START DATA EXTRACTS
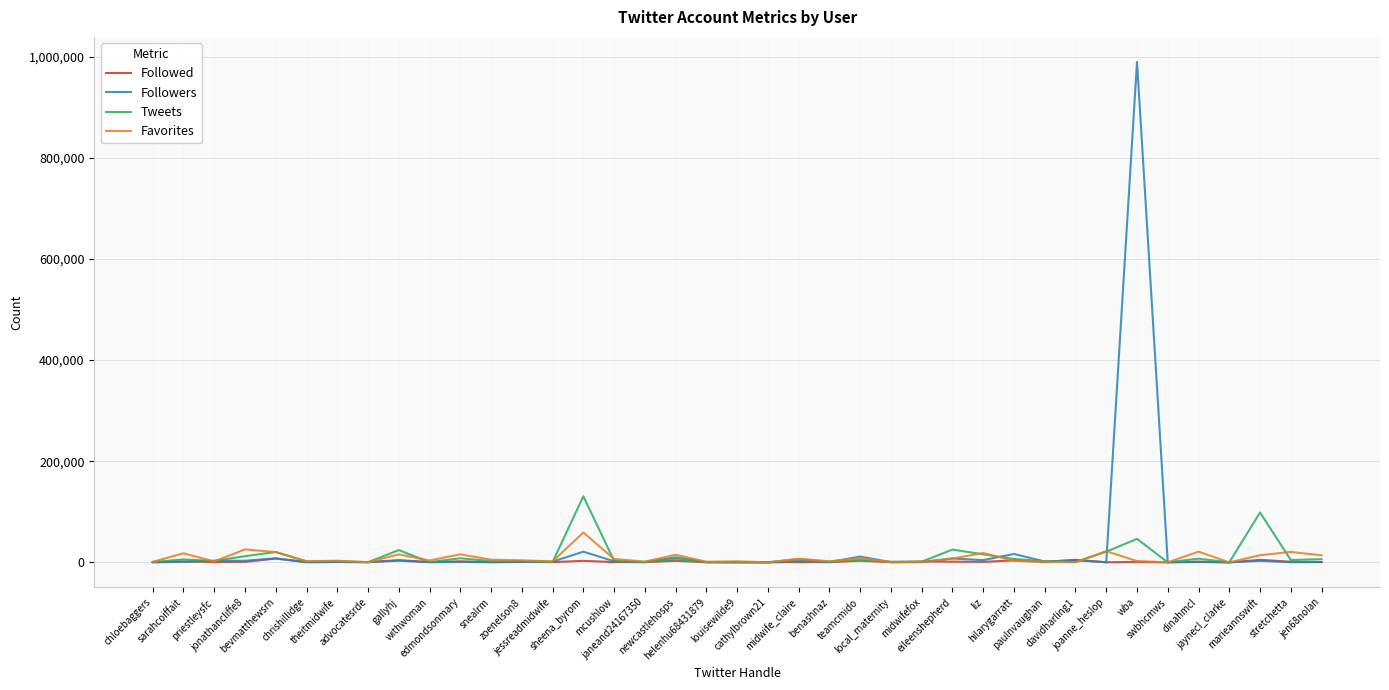

Which series has the largest range (max minus min)?

Followers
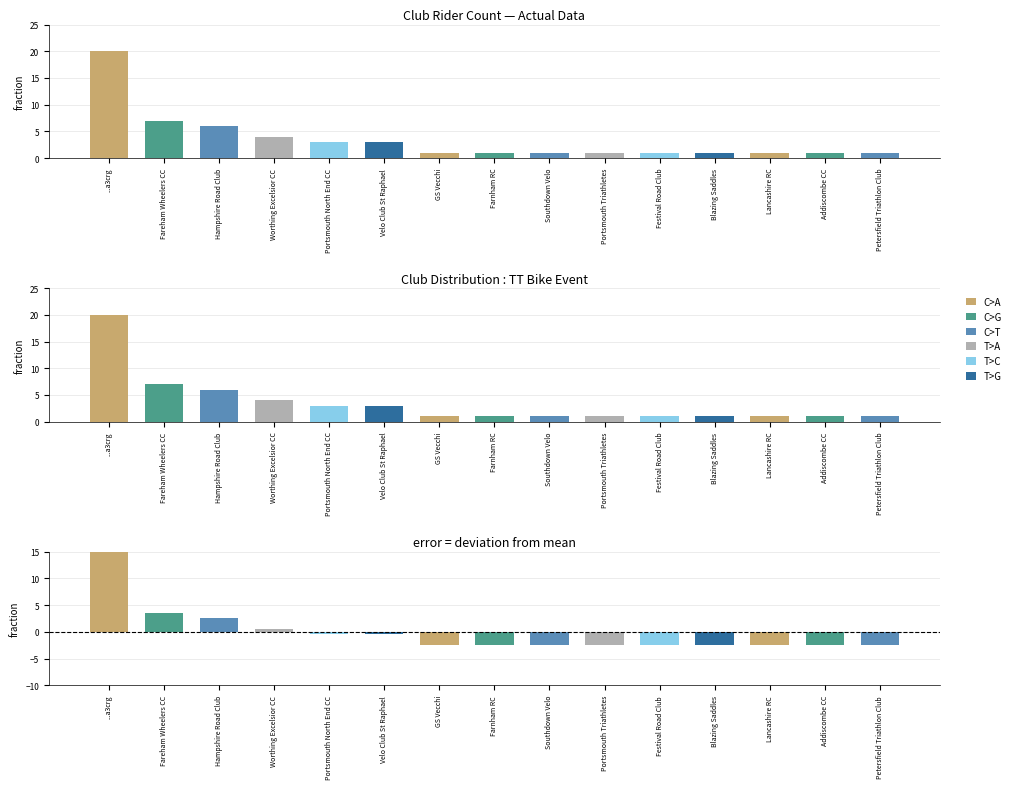

What is the label of the 6th bar from the right?

Portsmouth Triathletes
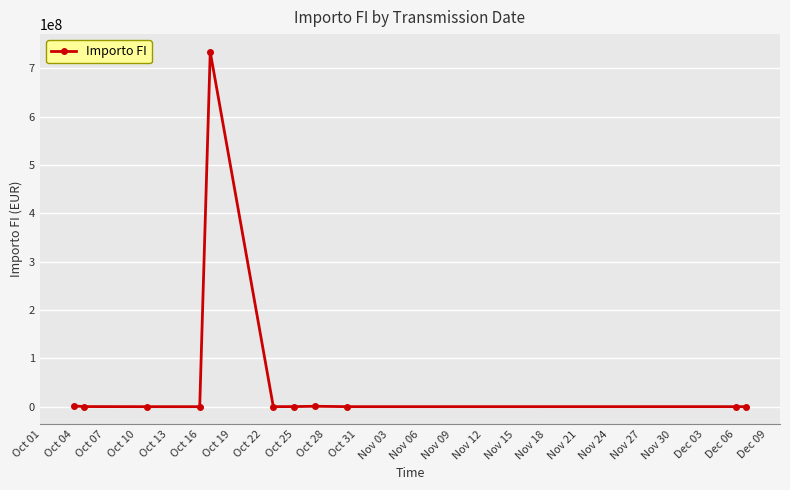

What is the difference between the maximum and minimum values?

734180492.0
END DATA EXTRACTS
:: ACTIVITY ::
Reproduce all of the data above with "difference" replaced by "gap" and nothing else altered. Leave out the pictures.

:: WRITTEN RESPONSE ::
Which series has the largest range (max minus min)?

Followers

What is the label of the 6th bar from the right?

Portsmouth Triathletes

What is the gap between the maximum and minimum values?

734180492.0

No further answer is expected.